* Текст
┌────────
Узорщики слова и пробы пера. Глава 5

Владимир Голдин
                Владимир Голдин

            Глава пятая.        Морозов-Уральский


Морозов (литературное имя Уральский) Степан Артемьевич, родился в 1896 году. Образование – низшее. 1916-1918 годы – состоял в партии анархистов. 1917-1924 годы – служил командиром авиационного отряда. Женат – отец четырех детей. Публикации: «В стране Манси», «Фабрика молока», «Красный десант», «Военлеты». Рассказы в журналах «Рост», и «Штурм» за 1930-1935 годы. Арестован – 25 марта 1938 года. Казнен – 15 мая 1938 года.


В конце 30-х годов прошлого столетия Свердловская писательская организация представляла собой сборную команду, съехавшихся на Урал людей разного масштаба революционных заслуг и всех оттенков политической радуги. Вспомним Панова – революционера районного Усольского масштаба, С. Морозов-Уральский – в прошлом анархиста и военлета. А. Баранов – участник самых ярких октябрьских событий, П. Ратушный – эссер, сотрудник ВЧК. О судьбе Порфирия Илларионовича Ратушного известно значительно меньше, чем о А. Баранове, и это понятно, другой род службы, другие проблемы и тайны.

Известно, что Ратушный состоял в партии эсеров до июля 1918 г. Под фамилией Вергилесов Михаил Владимирович он служил под началом Лациса в Москве, в ВЧК. Его знал лично Дзержинский и был о нем высокого мнения. После эсеровского восстания Вергилесов выходит из партии эсеров и уезжает в контролируемый белыми Киев. Там его опознают, как сотрудника ВЧК. Вергилесов меняет документы на имя Ратушного и под этим именем появляется на Урале, в начале в Магнитогорске. Под этим именем он вошел в литературу. На Урале Ратушный сотрудничает в журнале «За магнитострой литературы».

На Урале Ратушный увлекся изучением благородных камней, а особенно мастерами-умельцами, делающих из камней произведения искусства. В 1937 г. в Челябинске появляются на свет два интересных литературных произведения о камнях и камнерезах: А. Шубина «Зеленый товар» и П. Ратушного «Счастливые камни». Для литератора Ратушного становится тесен г. Магнитогорск, он переезжает в Свердловск, где продолжает работать над полюбившейся темой об уральских камнерезах.

Но богатый жизненный опыт, приобретенный в ВЧК и в бурный исторический период развития России, позволяет Порфирию Илларионовичу создавать художественные произведения и на другие темы. Объявление в газетах в 1935 году о конкурсе на лучший рассказ привлекло внимание Ратушного. К полной радости уральского писателя Москва признала его рассказ одним из лучших. Читаем газету: «Итоги конкурса Гослитиздата. На конкурсе было представлено 617 рукописей со всех концов страны. Из 617 рукописей отобрано для напечатания в сборнике, выпускаемым Гослитиздатом под редакцией Вс. Иванова 17 рассказов. Первой премии не присуждали. Четыре вторых премии получили: Ратушный – за рассказ «Над Волгой», Левченко – «Подушка», Ойзерман – «У синего моря» и Леберих – «Маляр».
└────────
* Исходные данные
┌────────
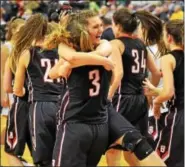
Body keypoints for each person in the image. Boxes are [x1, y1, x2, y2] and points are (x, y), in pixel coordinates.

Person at [48, 10, 166, 167]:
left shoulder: (105, 44)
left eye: (101, 25)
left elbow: (89, 58)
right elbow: (54, 72)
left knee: (135, 144)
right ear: (82, 29)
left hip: (100, 112)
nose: (101, 30)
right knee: (125, 147)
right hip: (82, 116)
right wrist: (97, 61)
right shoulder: (70, 48)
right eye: (96, 26)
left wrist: (71, 63)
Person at [106, 8, 162, 166]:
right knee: (134, 151)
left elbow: (119, 74)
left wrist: (107, 98)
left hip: (122, 99)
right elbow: (156, 73)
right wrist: (149, 94)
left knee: (113, 149)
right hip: (140, 101)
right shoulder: (141, 44)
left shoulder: (116, 43)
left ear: (117, 26)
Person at [12, 14, 64, 166]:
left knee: (43, 160)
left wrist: (24, 93)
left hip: (40, 106)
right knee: (61, 154)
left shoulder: (27, 53)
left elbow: (17, 89)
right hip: (64, 105)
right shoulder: (61, 51)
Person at [143, 19, 184, 167]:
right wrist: (157, 91)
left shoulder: (168, 58)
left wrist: (156, 103)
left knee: (163, 160)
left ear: (169, 37)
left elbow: (169, 92)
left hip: (179, 116)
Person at [2, 18, 32, 166]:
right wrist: (3, 94)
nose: (22, 32)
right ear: (12, 30)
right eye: (19, 29)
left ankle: (19, 159)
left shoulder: (25, 50)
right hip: (18, 93)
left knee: (12, 148)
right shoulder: (7, 47)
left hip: (22, 96)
└────────
* Задания
(1) Сколько рукописей было представлено на конкурс Гослитиздата, согласно очерку об уральских литераторах?
(2) Выведите из очерка об уральских литераторах фрагмент от слов «Узорщики слова и» до слов «мая 1938 года.» включительно.
(3) Напишите продолжение очерка об уральских литераторах, начиная после его последнего предложения.

* Ответы
(1) 617 рукописей.

(2)
Узорщики слова и пробы пера. Глава 5

Владимир Голдин
                Владимир Голдин

            Глава пятая.        Морозов-Уральский


Морозов (литературное имя Уральский) Степан Артемьевич, родился в 1896 году. Образование – низшее. 1916-1918 годы – состоял в партии анархистов. 1917-1924 годы – служил командиром авиационного отряда. Женат – отец четырех детей. Публикации: «В стране Манси», «Фабрика молока», «Красный десант», «Военлеты». Рассказы в журналах «Рост», и «Штурм» за 1930-1935 годы. Арестован – 25 марта 1938 года. Казнен – 15 мая 1938 года.

(3)
Казалось литературный труд приносит Ратушному признание и открывает путь к дальнейшим творческим поискам. Ратушного принимают в члены союза советских писателей.

Но…   у удачливого человека всегда есть явные и тайные завистники. То, что Ратушный в прошлом состоял в партии эсеров знали те, кому знать было положено. При этом сам Ратушный понимал ту внутриполитическую обстановку сложившуюся в стране. Где-то и при ком-то Ратушный «с большой злостью говорил о «бдительных дураках» в советских учреждениях и предлагал писать очерк в «Крокодил» на эту тему». Этого было достаточно для НКВД чтобы арестовать бывшего эсера и удачливого литератора. Ратушного арестовали 27 января 1938 года. На первых двух допросах вину в контрреволюционной  антисоветской пропаганде Порфирий Илларионович не признал, но, тем не менее, по решению тройки при бывшем УНКВД Свердловской области он был расстрелян 13 мая 1938 года. 

Оборвалась жизнь еще одного уральского писателя, защищать его было некому ни Дзержинского, ни Лациса к тому времени уже не было в живых.

Но вернемся к Морозову-Уральскому Степану Артемьевичу. В ассоциации пролетарских писателей его имя впервые прозвучало в конце 20-х годов, а первая публикация в журнале «Рост» появилась в 1930 году. Он дебютировал рассказом «Ход конем». По началу в его писательской карьере все складывалось хорошо, его даже отмечал, как положительный пример работы писателя, в своей статье Харитонов, но вспыльчивый, неуравновешенный характер привел к тому, что отношения его стали в писательских кругах усложняться.

Он всегда хотел быть правым, в нем всегда прослеживалось геройство, склонность к поспешным поступкам. Может быть, это черты характера приобретенные в боях первой империалистической войны? Если верить Панову, то он имел все четыре солдатских георгиевских креста, такие заслуги для характера бесследно не проходят. А может быть, оттого, что он состоял в партии анархистов?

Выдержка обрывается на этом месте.